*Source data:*
+===+

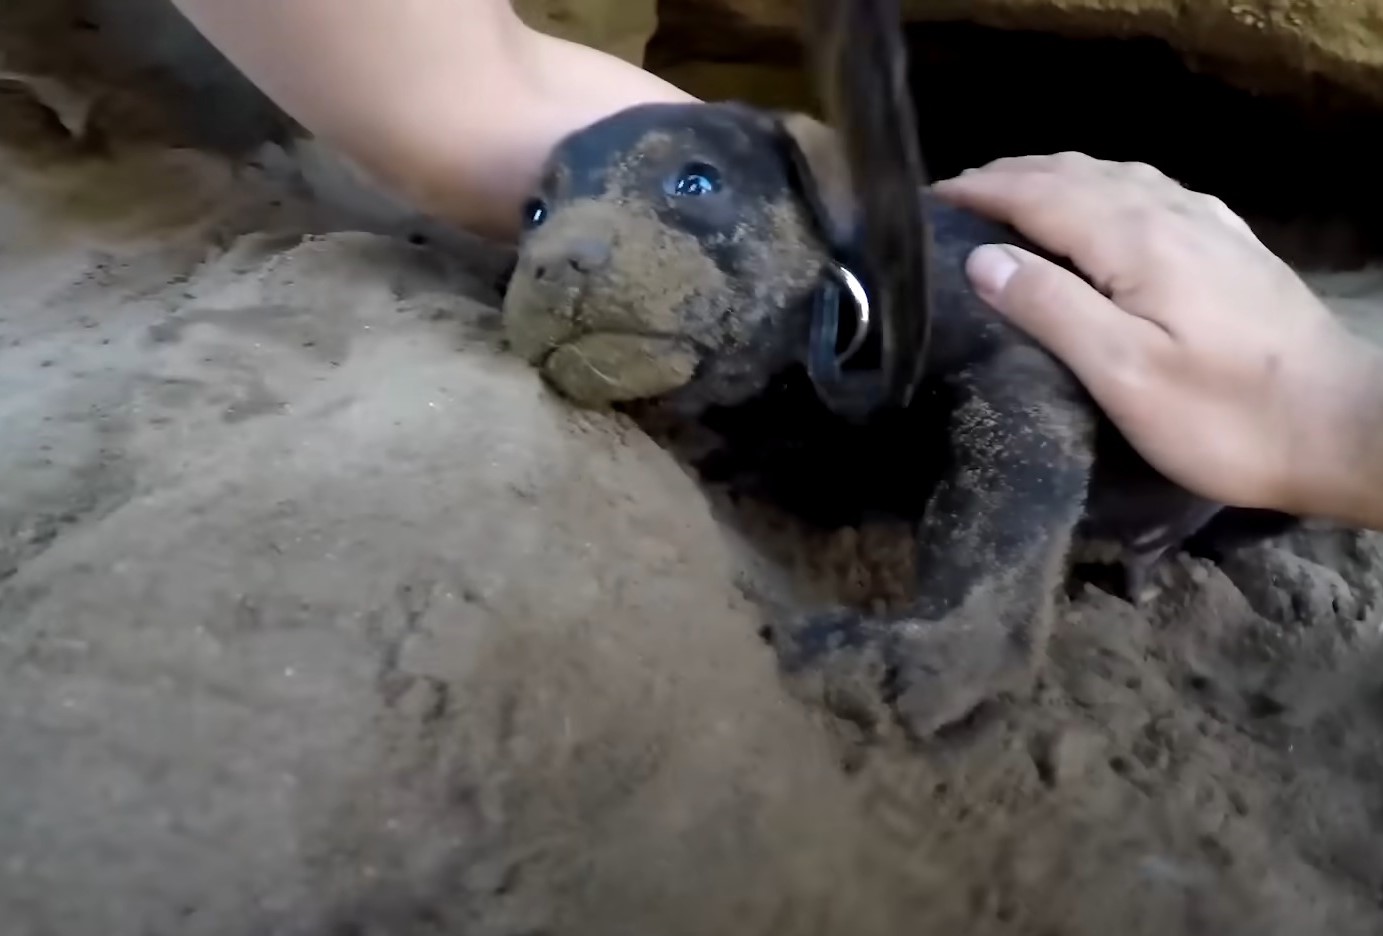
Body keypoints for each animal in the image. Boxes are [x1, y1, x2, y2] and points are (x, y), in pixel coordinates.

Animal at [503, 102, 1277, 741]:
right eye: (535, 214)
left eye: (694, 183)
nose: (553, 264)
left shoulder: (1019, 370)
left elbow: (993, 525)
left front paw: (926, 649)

+===+

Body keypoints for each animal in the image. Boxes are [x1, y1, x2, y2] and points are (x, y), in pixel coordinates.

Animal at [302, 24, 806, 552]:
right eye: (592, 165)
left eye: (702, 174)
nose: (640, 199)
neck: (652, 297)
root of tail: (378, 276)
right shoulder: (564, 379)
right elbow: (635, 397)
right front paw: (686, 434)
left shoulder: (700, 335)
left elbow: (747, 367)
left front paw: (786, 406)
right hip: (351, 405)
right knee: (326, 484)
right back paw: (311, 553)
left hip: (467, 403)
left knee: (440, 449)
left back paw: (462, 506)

+===+

Please transcribe only the lines in the records above running from the line that has "left elbow: (747, 367)" through the line that has "left back paw: (462, 506)", both included, exactly as they appear.

left elbow: (747, 367)
left front paw: (786, 406)
right hip: (351, 405)
right knee: (326, 484)
right back paw: (311, 553)
left hip: (467, 403)
left knee: (440, 449)
left back paw: (462, 506)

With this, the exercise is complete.